Personality Testing in Sports: Should We or Shouldn't We?by Monica A. Frank, Ph.D.
Personality testing has been used for many decades by industrial/organizational (I/O) psychologists to select appropriate candidates to fill certain job positions. In particular, police departments and fire departments often require personality testing of applicants. Even many seminaries require testing of students desiring to become ministers or priests. More recently, some professional sports teams are using personality testing to help select from the draft choices. Is this a good idea and what kind of problems can we expect in this process?
The history of personality testing for job applicants and students has been rife with controversy due to the many problems inherent in the process of personality testing. We can expect many of the same problems to occur when sport professionals use personality testing to select athletes. Such problems that generally occur in using personality testing in the selection process include the difficulty of defining personality variables, issues relating to the validity of tests and lack of predictive research, and the number of incorrect predictions. In addition, selection of athletes may involve other issues including the use of tests designed for other purposes, the application of the Profile of Mood States and the “iceberg profile” to personality, the importance of personality testing relative to physical skills, and increased predictive validity problems.
Prior to using personality testing for selection purposes, we need to be aware of what we mean by personality and how it relates to performance. Generally, personality is considered traits or characteristics that describe an individual which are not readily changeable. Therefore, sadness is considered a mood state that is temporary whereas negativity may be seen as a personality characteristic. One major problem with the definition of personality is the idea that it is unchangeable because many of the descriptors we use to describe others are often quite changeable; even the example of “negativity” used previously can be changed either due to circumstances or effort. Given the difficulty in developing an agreed upon definition of personality, it is even more difficult to measure the construct of personality since measurement requires operational, or concrete, definitions. This leads to problems with test validity.
To understand the problems the validity problems in using personality testing for selection, it is important to understand the nature of validity and, in particular, its application to personality assessment. Validity is whether a test is measuring what it intends to measure. For instance, “honesty” tests are frequently used in personnel selection; however, sometimes these tests may measure something other than honesty such as a person’s ability to decipher the appropriate responses to an “honesty” test which is actually a type of deception. To determine whether a test is measuring what it purports to measure, research must be conducted comparing the test to other variables such as behavior and future performance. The predictive studies in which a test is given and then performance is examined at a later time are the most important studies for using tests in selection. However, these studies are less frequently undertaken due to the time and expense involved.

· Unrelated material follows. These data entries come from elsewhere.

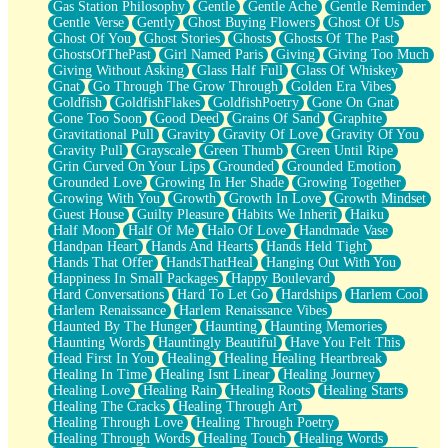
Gas Station Philosophy
Gentle
Gentle Ache
Gentle Reminder
Gentle Verse
Gently
Ghost Buying Flowers
Ghost Of Us
Ghost Of You
Ghost Stories
Ghosts
Ghosts Of The Past
GhostsOfThePast
Girl Named Paris
Giving
Giving Too Much
Giving Without Asking
Glass Half Full
Glass Of Whiskey
Gnat
Go Through The Grow Through
Golden Era Vibes
Goldfish
GoldfishFlakes
GoldfishPoetry
Gone On Gnat
Gone Too Soon
Good Deed
Grains Of Sand
Graphite
Gravitational Pull
Gravity
Gravity Of Love
Gravity Of You
Gravity Pull
Grayscale
Green Thumb
Green Until Ripe
Grin Curved On Your Lips
Grounded
Grounded Emotion
Grounded Love
Growing In Her Shade
Growing Together
Growing With You
Growth
Growth In Love
Growth Mindset
Guest House
Guilty Pleasure
Habits We Inherit
Haiku
Half Moon
Half Of Me
Halo Of Love
Handmade Vase
Handpan Heart
Hands And Hearts
Hands Held Tight
Hands That Offer
HandsThatHeal
Hanging Out With You
Happiness In Small Packages
Happy Boulevard
Hard Conversations
Hard To Let Go
Hardships
Harlem Cool
Harlem Renaissance
Harlem Renaissance Vibes
Haunted By The Hunger
Haunting
Haunting Memories
Haunting Words
Hauntingly Beautiful
Have You Felt This
Head First In You
Healing
Healing Healing Heartbreak
Healing In Time
Healing Isnt Linear
Healing Journey
Healing Love
Healing Rain
Healing Roots
Healing Starts
Healing The Cracks
Healing Through Art
Healing Through Love
Healing Through Poetry
Healing Through Words
Healing Touch
Healing Words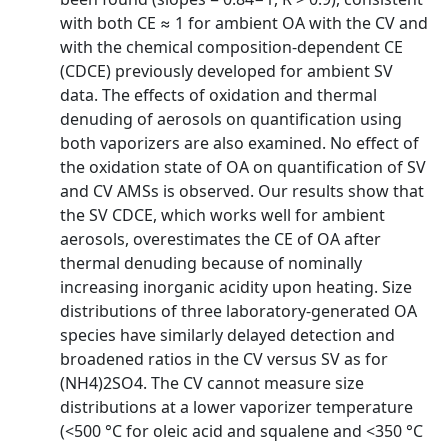
with both CE ≈ 1 for ambient OA with the CV and
with the chemical composition-dependent CE
(CDCE) previously developed for ambient SV
data. The effects of oxidation and thermal
denuding of aerosols on quantification using
both vaporizers are also examined. No effect of
the oxidation state of OA on quantification of SV
and CV AMSs is observed. Our results show that
the SV CDCE, which works well for ambient
aerosols, overestimates the CE of OA after
thermal denuding because of nominally
increasing inorganic acidity upon heating. Size
distributions of three laboratory-generated OA
species have similarly delayed detection and
broadened ratios in the CV versus SV as for
(NH4)2SO4. The CV cannot measure size
distributions at a lower vaporizer temperature
(<500 °C for oleic acid and squalene and <350 °C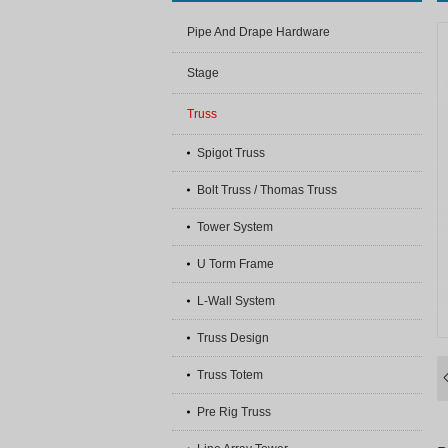
Pipe And Drape Hardware
Stage
Truss
Spigot Truss
Bolt Truss / Thomas Truss
Tower System
U Torm Frame
L-Wall System
Truss Design
Truss Totem
Pre Rig Truss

A major practical problem with test validity is that tests with low predictive validity will have a significant number of false positives and false negatives. This means that numerous capable performers will not be identified and that individuals who should not have been selected will be selected. In the area of I/O psychology there has been significant problems with the tests being racially biased because the tests were developed on a primarily Caucasian population and those minorities were disproportionately not selected on the basis of the tests.
All the above problems and more exist with using personality testing to select among draft choices in sports. First of all, most personality tests were developed on other populations and have been co-opted by sports professionals. Therefore, there are increased validity problems when these tests are used on athletes. In particular, the Profile of Mood States has been extensively used in sport psychology. However, even as the name of the test suggests, it is not a personality test but a test of a temporary emotional state of being. Since it is capable of changing rapidly, it is not a good predictor of future performance although it may be able to classify present performing capability. Although successful athletes generally score higher on the Vigor subscale and lower on the other scales of Tension, Depression, Anger, Fatigue, and Confusion, it is possible that their profile changed because of their career rather than the profile causing the success. Research is not clearly determining the direction of causality in this area since most of it is correlational.
Due to the lack of predictive research, any attempts to use the personality tests and other tests for selecting athletes has great potential for being inaccurate. Another problem with validity of these tests for selecting athletes is the issue of truncated range which is that when dealing with an elite population, a test’s predictive validity decreases because the members of the population are so similar to one another and it is difficult to discriminate the minute differences.
Given all the above problems, it may be possible to use personality testing in a very limited way with the selection process of athletes. Police and fire departments and seminary programs have found personality testing that assesses dysfunctional personality and the presence of mental disorders can be useful in weeding out inappropriate candidates. Generally, the validity of personality tests for this purpose is stronger and does not tend to falsely identify many individuals as dysfunctional although it may inaccurately classify individuals as healthy. For this reason it is important that testing be conducted by a psychologist and include more than one test and an interview. If sports teams found that athletes with serious mental disorders, drug problems, or criminal tendencies are a detriment to the team, they may find that using personality testing in this manner can be helpful. However, otherwise, personality testing may create more problems than it solves.